> [CONSIGNE]: Reprenez le portrait du chef Thomas Boullault après sa dernière phrase et prolongez-en le récit.

> [EXTRAIT DE PAGE]:
Portrait de Thomas Boullault - Restaurant l'Arôme

Par Toinard

A l’occasion de la sortie du guide Michelin 2009, sept tables parisiennes ont décroché une première étoile. Parmi elles, l’Arôme d’Eric Martins et de son chef, Thomas Boullault. Un jeune chef attachant qui brille par une créativité débordante.

La cuisine dans la peau

Comme beaucoup de chefs, Thomas Boullault est né dans un univers où la gourmandise était de mise. Fils de boucher – charcutier à Candé sur Beuvron dans le Loir & Cher, Thomas prend plaisir à regarder son père travailler et cuisiner. L’écouter raconter les dîners familiaux ou les repas de Noël tout Saint-Jacques vous ouvre l’appétit. Malgré une scolarité classique qui aurait dû le mener à suivre le cursus général, Thomas clame haut et fort qu’il veut être cuisinier. Au cours d’un repas à l’Auberge A La Tête de Lard à la Ferté Imbault, son père s’entretient avec le chef qui lui propose de venir travailler dans la brigade pour le réveillon de la Saint-Sylvestre. « Si avec ça, il n’est pas dégoûté, on en fera un chef ». Ce qui devait arriver, arriva. Thomas prit du plaisir malgré la masse de travail et l’effervescence de ce jour particulier. Il restera finalement deux ans aux côtés de chef connu pour ne pas être un tendre. Le CAP en poche, Thomas rejoint l’Auberge de Lanthenay où officie un chef qui avait obtenu deux étoiles Michelin à Paris au restaurant Le Dodin-Bouffant. La découverte d’une cuisine plus élaborée l’incite à rester le temps de passer son BEP avant d’enchaîner sur deux années supplémentaires.

> [ENTRÉES RÉPERTORIÉES]:
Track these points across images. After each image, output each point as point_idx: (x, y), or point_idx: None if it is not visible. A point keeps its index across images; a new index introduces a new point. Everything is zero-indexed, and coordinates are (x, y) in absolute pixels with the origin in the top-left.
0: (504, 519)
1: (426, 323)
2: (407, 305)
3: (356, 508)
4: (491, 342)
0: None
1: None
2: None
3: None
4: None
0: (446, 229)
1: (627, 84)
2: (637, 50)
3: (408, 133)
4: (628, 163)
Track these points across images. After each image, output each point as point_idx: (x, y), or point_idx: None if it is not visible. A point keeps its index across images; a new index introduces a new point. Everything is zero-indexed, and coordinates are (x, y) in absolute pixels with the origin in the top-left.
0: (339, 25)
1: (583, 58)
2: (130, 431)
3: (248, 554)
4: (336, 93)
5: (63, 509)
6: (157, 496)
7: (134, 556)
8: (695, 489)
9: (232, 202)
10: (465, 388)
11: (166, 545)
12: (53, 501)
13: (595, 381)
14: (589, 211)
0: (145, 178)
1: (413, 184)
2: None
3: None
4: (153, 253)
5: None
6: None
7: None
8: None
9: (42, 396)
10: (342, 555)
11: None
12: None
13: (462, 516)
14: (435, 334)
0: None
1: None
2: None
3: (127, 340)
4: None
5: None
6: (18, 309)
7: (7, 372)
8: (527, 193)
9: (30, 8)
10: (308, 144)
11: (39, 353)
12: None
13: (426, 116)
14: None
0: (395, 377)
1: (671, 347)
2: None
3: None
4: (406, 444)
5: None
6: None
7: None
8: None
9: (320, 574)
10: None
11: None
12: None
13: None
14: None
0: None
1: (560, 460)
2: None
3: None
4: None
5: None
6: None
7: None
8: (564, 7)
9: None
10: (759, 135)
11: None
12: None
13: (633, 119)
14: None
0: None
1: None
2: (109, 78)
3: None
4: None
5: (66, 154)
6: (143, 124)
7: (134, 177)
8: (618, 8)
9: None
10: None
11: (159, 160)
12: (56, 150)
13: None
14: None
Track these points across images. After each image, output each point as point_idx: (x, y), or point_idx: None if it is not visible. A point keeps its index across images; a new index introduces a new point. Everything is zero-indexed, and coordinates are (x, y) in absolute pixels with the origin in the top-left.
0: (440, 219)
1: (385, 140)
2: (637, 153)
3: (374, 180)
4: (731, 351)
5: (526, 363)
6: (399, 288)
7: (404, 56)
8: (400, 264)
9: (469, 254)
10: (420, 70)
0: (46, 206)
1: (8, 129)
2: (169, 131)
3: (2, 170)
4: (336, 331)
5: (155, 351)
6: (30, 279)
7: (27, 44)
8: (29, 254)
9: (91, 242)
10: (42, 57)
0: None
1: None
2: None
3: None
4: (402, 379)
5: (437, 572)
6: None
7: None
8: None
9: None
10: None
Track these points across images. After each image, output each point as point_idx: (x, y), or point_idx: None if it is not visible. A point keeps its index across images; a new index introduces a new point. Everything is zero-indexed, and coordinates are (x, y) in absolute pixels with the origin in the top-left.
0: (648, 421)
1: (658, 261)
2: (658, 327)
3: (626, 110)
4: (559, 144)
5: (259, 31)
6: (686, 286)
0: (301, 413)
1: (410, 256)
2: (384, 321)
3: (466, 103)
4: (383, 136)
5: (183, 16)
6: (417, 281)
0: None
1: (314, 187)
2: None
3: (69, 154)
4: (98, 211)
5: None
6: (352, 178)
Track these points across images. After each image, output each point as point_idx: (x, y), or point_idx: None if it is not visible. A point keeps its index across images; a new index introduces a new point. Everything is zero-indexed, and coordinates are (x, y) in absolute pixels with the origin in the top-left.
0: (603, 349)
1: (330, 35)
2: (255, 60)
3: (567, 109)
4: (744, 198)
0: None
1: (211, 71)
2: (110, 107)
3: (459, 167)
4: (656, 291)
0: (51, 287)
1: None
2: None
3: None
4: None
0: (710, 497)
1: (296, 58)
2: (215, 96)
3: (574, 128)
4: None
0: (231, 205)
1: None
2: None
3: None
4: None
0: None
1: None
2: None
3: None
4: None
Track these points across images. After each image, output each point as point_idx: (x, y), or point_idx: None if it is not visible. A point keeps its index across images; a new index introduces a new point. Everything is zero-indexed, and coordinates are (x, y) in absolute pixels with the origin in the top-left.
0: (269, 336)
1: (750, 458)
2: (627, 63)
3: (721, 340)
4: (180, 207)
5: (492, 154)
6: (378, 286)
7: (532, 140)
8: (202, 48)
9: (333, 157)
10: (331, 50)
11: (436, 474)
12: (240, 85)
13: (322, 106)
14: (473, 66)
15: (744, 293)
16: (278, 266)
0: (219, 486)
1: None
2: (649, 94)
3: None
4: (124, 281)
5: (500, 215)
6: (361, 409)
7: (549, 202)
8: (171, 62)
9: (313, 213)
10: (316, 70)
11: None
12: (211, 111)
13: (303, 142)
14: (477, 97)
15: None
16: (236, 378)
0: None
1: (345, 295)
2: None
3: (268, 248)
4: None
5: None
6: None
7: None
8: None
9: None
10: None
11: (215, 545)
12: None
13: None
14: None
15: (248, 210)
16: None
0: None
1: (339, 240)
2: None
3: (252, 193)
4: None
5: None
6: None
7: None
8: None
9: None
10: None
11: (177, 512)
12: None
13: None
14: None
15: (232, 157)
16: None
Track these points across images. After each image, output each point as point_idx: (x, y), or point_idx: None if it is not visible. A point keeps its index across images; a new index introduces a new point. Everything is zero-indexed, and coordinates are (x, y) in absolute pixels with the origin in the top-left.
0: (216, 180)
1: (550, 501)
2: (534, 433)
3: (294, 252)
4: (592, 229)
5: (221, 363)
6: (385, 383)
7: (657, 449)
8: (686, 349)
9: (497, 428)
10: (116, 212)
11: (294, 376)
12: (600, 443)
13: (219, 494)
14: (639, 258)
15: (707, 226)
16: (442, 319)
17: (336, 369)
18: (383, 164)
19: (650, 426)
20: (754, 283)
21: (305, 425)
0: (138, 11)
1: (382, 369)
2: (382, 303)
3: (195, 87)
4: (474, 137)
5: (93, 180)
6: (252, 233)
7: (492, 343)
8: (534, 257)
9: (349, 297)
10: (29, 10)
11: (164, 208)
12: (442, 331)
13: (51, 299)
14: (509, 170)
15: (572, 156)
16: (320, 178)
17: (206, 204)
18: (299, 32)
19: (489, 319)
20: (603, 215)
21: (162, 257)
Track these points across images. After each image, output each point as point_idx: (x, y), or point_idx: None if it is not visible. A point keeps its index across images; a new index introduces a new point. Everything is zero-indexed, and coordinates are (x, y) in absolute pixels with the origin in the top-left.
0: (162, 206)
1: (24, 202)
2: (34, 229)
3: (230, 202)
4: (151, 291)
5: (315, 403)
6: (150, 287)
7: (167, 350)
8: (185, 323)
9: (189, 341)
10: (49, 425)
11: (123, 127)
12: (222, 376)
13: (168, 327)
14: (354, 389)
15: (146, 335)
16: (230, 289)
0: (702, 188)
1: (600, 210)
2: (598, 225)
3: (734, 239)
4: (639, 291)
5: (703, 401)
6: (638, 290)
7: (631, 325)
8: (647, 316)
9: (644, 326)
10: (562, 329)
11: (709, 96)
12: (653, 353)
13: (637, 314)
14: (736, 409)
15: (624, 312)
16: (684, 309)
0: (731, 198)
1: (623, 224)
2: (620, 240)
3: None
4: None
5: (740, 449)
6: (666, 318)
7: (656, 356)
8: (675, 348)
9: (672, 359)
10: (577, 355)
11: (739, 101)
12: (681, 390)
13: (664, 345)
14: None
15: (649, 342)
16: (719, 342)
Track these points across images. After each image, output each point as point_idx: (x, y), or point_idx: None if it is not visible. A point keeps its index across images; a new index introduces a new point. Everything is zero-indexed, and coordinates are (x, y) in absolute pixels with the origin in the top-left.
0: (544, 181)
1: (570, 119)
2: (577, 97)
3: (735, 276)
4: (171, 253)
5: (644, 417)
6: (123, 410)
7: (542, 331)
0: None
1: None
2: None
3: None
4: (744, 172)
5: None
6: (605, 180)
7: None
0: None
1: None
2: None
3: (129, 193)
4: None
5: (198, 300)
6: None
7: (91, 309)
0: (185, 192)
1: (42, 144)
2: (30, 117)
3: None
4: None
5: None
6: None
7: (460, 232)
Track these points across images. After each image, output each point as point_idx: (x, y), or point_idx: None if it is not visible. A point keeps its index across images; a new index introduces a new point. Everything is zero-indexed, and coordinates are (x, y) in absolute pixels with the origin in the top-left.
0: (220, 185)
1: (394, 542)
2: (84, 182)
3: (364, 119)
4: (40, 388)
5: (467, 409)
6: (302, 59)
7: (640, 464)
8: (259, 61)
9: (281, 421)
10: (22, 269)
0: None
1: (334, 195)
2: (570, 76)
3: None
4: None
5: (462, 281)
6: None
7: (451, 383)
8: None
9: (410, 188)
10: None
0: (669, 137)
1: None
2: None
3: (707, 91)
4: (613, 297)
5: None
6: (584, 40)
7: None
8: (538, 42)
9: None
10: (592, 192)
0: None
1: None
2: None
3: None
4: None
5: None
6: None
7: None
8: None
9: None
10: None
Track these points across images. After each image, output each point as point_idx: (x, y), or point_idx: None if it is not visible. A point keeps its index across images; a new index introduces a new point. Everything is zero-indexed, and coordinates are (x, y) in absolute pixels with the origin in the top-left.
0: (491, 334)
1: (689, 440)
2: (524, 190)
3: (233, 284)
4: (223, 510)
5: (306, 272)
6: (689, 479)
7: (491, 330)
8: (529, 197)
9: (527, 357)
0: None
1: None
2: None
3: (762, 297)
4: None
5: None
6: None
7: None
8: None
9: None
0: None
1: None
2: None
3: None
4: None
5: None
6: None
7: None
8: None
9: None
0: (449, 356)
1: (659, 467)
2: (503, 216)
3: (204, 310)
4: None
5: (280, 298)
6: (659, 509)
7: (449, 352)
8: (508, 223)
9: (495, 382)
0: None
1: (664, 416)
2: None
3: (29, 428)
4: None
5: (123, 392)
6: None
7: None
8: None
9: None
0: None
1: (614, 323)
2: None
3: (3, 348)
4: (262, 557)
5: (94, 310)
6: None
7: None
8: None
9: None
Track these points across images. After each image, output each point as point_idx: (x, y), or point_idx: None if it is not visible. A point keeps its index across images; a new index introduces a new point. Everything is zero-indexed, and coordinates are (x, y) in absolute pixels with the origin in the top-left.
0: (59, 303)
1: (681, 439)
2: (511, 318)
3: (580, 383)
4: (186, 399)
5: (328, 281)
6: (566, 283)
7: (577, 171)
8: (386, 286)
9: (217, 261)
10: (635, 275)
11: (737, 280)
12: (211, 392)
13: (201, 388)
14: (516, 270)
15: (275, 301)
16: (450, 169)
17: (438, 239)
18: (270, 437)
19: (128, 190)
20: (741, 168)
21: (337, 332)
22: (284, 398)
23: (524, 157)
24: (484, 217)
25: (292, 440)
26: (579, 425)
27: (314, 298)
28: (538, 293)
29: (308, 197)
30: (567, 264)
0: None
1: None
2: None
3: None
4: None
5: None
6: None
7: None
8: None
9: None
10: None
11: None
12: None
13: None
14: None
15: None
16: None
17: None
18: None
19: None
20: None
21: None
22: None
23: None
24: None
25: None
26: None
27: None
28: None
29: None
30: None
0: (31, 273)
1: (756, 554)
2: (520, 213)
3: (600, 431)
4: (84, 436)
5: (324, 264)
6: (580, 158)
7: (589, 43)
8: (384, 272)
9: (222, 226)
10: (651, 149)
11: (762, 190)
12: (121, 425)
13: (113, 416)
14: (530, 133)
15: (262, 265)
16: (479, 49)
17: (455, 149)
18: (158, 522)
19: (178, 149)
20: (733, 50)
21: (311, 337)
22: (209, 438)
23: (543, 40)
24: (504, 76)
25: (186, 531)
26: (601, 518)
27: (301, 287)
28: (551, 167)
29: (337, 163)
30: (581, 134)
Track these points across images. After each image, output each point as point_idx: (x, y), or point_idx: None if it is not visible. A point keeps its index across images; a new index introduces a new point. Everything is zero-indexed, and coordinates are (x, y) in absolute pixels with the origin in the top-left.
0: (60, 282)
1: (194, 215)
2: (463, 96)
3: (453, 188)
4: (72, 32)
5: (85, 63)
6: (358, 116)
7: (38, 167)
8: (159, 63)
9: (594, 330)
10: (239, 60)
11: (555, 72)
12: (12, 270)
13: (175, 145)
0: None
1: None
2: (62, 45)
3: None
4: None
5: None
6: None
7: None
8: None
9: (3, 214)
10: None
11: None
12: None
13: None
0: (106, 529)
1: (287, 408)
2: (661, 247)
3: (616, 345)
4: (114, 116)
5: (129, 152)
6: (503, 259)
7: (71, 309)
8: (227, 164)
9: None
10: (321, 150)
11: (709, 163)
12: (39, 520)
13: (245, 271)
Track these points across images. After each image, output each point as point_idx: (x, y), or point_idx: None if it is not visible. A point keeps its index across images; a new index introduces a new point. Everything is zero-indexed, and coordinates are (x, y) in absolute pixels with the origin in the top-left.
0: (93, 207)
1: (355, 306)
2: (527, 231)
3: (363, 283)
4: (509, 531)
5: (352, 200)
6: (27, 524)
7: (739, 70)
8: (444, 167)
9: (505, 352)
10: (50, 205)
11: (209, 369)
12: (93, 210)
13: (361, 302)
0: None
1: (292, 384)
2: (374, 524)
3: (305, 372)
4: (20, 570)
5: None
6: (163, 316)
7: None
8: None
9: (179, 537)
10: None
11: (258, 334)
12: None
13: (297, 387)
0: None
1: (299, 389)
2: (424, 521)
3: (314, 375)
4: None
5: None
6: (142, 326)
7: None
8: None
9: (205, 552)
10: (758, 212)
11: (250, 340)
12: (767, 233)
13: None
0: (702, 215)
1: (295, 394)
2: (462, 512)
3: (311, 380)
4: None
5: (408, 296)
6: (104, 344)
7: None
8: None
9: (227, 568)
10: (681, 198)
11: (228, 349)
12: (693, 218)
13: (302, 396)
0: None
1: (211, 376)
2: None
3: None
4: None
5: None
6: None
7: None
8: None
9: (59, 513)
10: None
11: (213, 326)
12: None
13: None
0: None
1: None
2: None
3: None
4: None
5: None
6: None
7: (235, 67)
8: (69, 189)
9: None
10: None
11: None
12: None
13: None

> [RÉPONSE ATTENDUE]:
Paris et sa chambre de bonne

Contre l’avis de son père, Thomas rend son tablier de Lanthenay pour tenter l’aventure parisienne. Son père le prévient, « tu as deux jours pour trouver du travail sinon tu rentres à la maison, y’a de quoi t’occuper ». Thomas se saisit alors du guide Michelin 1999 et passe des coups de téléphone sans trop savoir à qui il s’adresse. Tout le monde lui demande d’envoyer un CV mais de CV, il n’en a pas. A quelques heures du temps imparti et au culot, il appelle chez Taillevent (3 étoiles à l’époque) et demande le chef. A la question « c’est à quel sujet », il répond « c’est personnel » et obtient directement le chef, Philippe Legendre. Heureux hasard, ce dernier cherche une maison dans le Loir & Cher. La rencontre se fait donc quelques jours plus tard sur les terres de Thomas. Il est embauché dans la brigade du George V que Philippe Legendre vient de rejoindre. Pour Thomas, c’est la découverture du luxe, de la cuisine de palace, de l’absence de coupure entre les deux services et d’une triste chambre de 10 m2 à Neuilly-sur-Seine. Le fossé entre les restaurants de province et la restauration haut de gamme parisienne est trop important pour Thomas qui quitte le George V un an plus tard pour rejoindre la quiétude Suisse de Fribourg, au restaurant Le Schild. Il y restera deux ans.

De tables étoilées en palace

Frédéric Simonin, son ancien chef de partie au George V l’incite à revenir à Paris pour participer à l’aventure du restaurant Seize au Seize où il rencontre Eric Martins, futur directeur de l’Arôme. Puis, direction le Royal Monceau sous les ordres de Christophe Pelé, aujourd’hui à la Bigarrade, qui vient également de recevoir sa première étoile en 2009. Chef de partie, Thomas découvre une cuisine à l’instinct, pensée le matin même en fonction du retour du marché de Christophe. Malheureusement pour ce duo, le Royal Monceau ferme ses portes et par le plus grand des hasards, Thomas croise Eric Martins qui lui propose une place de chef à l’Arôme. Nous sommes en septembre 2007.

« Une étoile à 30 ans »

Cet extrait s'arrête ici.